Quando o Criador, da
maneira como cada um O conceba, seja lá como Ele realmente for, explodiu o nada
e fez nascer a infinita essência do tudo, imprimiu também, nos recônditos desse
tudo, mistérios dificilmente atingíveis e desvendáveis pela pequenez dos deuses
diminutos que também criou. Esses pequeninos deuses somos nós, os homens. Em meio
a tudo isso, vagamos, inocentes e ignorantes, sem a ideia de nossa origem, sem a
razão de nosso existir, sem ter consciência de para onde caminhamos. Nesta
enorme confusão, sempre surgem os “iluminados” que se outorgam o conhecimento
de tudo. É aí que nossa modesta sensatez nos grita: Sabe de nada, inocente!
Hoje,
septuagenário que já sou, olho para o mundo e me vejo ainda subindo o primeiro
degrau de uma infinita escadaria. Meus cabelos brancos não representam muito no
trilhar do saber, nem meu corpo físico, já fatigado pelo passar dos anos, conduz
em si a propalada sabedoria do ancião. Sinto-me uma tenra criatura, frágil e
ignorante, sempre ouvindo de mim mesmo: Sabe
de nada, inocente!
Mesmo assim, pude
alcançar que tudo é energia! E o Criador é a Suprema Energia Originária que
movimenta tudo e manifesta o constante milagre da vida. Estou convencido de que,
se antes nada existia, tudo o que compõe o Universo veio dessa Força Maior. Por
isso, cada partícula a Ele está ligada. As leis que regem e movimentam todos os
sistemas existenciais, embora eu desconheça seus princípios e regras, são por
Ele comandadas. Não pode ser diferente. É algo bem acima do teto de meu
entendimento, algo infinitamente colossal, que me obriga encolher-me num
recanto de mim mesmo, para ouvir um grito ensurdecedor: Sabe de nada, inocente!
Aos poucos, e
através dos milênios, a Ciência vem cuidando de retirar os véus de nossa
ignorância. Parece até que o Criador deu
existência a esta coisa caórdica, mas guardou consigo as minúcias e as equações
de enésimas incógnitas, para ocupar os cientistas em desvendá-las, num processo
que nunca chegará ao fim.
Naquele momento,
deve ter pronunciado em seu íntimo:
- Eis aí os
grandes enigmas da existência. Encontrem-me neles! Eu estou em cada partícula!
Para encontrar
Deus, as religiões foram sendo forjadas pelo homem. Multiplicaram-se, com suas variações e
adaptações, por todos os recantos da Terra, muitas delas navegando entre o
absurdo e o razoável, entre o amor e o ódio, entre o bem e o mal, pregando a
fraternidade, mas promovendo a destruição do semelhante. Enquanto isso, a
Ciência teve que caminhar paralelamente para clarificar as “verdades aparentes”

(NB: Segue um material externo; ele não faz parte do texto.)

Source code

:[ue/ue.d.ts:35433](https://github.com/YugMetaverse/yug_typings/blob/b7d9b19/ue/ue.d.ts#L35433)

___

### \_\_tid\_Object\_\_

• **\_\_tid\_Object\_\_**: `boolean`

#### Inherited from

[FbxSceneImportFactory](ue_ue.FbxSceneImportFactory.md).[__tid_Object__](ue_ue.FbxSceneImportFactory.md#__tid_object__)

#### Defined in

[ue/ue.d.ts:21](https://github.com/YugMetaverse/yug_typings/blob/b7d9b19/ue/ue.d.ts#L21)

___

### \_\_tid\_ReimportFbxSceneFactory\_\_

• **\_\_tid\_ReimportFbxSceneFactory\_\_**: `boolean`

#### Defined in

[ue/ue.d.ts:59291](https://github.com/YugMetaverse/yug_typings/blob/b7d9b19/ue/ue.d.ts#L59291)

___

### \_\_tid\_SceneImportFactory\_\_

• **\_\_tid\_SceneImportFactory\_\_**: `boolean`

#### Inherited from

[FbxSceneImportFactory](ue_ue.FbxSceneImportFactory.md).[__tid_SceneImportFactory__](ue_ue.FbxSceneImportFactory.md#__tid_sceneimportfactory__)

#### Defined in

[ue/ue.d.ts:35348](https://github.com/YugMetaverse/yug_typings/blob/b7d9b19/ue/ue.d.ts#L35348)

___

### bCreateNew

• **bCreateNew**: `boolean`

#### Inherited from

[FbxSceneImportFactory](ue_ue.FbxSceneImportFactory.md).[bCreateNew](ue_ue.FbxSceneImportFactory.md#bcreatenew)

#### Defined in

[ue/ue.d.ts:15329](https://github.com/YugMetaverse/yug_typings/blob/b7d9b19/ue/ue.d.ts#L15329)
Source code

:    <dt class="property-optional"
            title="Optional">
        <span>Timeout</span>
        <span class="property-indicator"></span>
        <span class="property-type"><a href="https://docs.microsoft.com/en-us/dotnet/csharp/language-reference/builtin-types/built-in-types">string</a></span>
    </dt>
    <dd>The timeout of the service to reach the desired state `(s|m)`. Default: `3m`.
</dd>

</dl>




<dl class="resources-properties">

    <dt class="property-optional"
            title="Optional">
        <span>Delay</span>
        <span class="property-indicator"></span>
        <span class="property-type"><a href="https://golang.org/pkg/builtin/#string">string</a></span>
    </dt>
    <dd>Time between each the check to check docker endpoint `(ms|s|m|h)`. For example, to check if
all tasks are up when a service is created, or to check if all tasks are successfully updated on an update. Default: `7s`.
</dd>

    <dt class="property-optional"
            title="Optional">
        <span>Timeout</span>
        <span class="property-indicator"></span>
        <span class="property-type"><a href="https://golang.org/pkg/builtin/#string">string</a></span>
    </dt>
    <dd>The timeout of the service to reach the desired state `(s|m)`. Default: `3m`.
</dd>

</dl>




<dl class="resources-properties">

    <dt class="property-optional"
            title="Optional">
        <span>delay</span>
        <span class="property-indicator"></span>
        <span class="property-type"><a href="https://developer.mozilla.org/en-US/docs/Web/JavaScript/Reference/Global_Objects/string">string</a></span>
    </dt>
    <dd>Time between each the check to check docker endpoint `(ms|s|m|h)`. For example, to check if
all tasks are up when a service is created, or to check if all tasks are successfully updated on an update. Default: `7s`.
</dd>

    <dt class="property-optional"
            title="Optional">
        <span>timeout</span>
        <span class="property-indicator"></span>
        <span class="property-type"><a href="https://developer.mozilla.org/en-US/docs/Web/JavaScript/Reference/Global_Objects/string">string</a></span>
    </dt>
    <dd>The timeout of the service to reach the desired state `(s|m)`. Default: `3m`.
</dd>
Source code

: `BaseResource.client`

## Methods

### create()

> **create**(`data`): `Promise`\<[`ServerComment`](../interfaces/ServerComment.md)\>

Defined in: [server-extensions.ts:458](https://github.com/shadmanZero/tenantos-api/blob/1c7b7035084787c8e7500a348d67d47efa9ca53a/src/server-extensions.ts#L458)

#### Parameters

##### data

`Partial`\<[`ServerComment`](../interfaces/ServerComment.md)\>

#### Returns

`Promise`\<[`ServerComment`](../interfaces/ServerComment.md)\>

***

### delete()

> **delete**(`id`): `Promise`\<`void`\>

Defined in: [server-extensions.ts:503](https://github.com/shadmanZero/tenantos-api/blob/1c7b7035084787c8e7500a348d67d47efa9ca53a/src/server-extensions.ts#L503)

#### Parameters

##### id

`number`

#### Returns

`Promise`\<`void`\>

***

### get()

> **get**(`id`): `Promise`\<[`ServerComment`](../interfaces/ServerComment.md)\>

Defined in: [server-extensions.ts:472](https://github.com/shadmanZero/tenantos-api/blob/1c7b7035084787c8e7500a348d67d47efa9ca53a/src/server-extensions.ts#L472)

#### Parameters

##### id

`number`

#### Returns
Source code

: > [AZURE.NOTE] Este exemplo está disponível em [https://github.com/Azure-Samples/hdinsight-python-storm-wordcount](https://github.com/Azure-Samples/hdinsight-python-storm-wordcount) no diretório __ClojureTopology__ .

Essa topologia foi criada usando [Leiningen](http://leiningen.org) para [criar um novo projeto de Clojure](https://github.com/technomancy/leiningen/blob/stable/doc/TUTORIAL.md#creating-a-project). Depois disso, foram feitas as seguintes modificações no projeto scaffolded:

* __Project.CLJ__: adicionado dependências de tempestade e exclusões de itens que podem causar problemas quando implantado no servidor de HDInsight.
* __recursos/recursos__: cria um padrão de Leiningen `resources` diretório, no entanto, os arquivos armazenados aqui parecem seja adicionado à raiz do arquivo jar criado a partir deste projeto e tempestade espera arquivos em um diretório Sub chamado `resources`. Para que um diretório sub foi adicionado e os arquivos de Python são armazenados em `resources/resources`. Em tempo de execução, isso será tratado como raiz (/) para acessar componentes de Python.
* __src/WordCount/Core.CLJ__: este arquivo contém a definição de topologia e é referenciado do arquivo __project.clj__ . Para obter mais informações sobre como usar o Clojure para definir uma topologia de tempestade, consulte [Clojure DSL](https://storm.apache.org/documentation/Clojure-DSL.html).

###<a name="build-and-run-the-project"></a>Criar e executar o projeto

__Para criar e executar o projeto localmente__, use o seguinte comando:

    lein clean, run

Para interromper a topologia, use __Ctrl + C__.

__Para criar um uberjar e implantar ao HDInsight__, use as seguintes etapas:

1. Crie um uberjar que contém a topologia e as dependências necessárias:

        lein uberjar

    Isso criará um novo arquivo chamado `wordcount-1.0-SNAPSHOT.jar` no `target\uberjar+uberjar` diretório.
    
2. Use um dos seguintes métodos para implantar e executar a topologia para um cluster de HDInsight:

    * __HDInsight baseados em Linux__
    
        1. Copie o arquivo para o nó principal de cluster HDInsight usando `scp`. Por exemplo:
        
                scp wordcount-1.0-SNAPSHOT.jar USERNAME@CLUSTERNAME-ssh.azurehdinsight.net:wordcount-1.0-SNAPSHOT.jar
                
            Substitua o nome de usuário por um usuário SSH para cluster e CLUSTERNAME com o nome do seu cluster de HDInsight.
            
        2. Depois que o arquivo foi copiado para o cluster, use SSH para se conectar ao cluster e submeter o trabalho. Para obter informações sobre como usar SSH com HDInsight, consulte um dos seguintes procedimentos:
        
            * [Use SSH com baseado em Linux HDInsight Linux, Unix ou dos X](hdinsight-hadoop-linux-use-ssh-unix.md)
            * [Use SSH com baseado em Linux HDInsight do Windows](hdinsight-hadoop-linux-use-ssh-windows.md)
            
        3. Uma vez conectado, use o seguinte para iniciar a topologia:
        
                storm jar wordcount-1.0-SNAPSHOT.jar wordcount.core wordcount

e os dogmas sem fundamento. Muitos e muitos morreram nas fogueiras, por se
contraporem a concepções mentirosas impostas em nome de Deus. E isso não mudou
muito. Neste aspecto, o mundo moderno continua quase na pré-história. Aqueles
verdadeiros mártires buscavam, mesmo sem terem consciência disso, o caminho das
supremas verdades do Criador. Pena que muitas descobertas foram direcionadas
para a prática do mal.
Concluo neste
momento, pequenino que sou, ouvindo algo estridente que em mim ecoa:
- Sabe de
nada, inocente!
Ah! Quase me
esqueço de emitir uma última opinião, colhida na insignificância de meu modesto
mundo:
- A Ciência é a verdadeira Religião de Deus!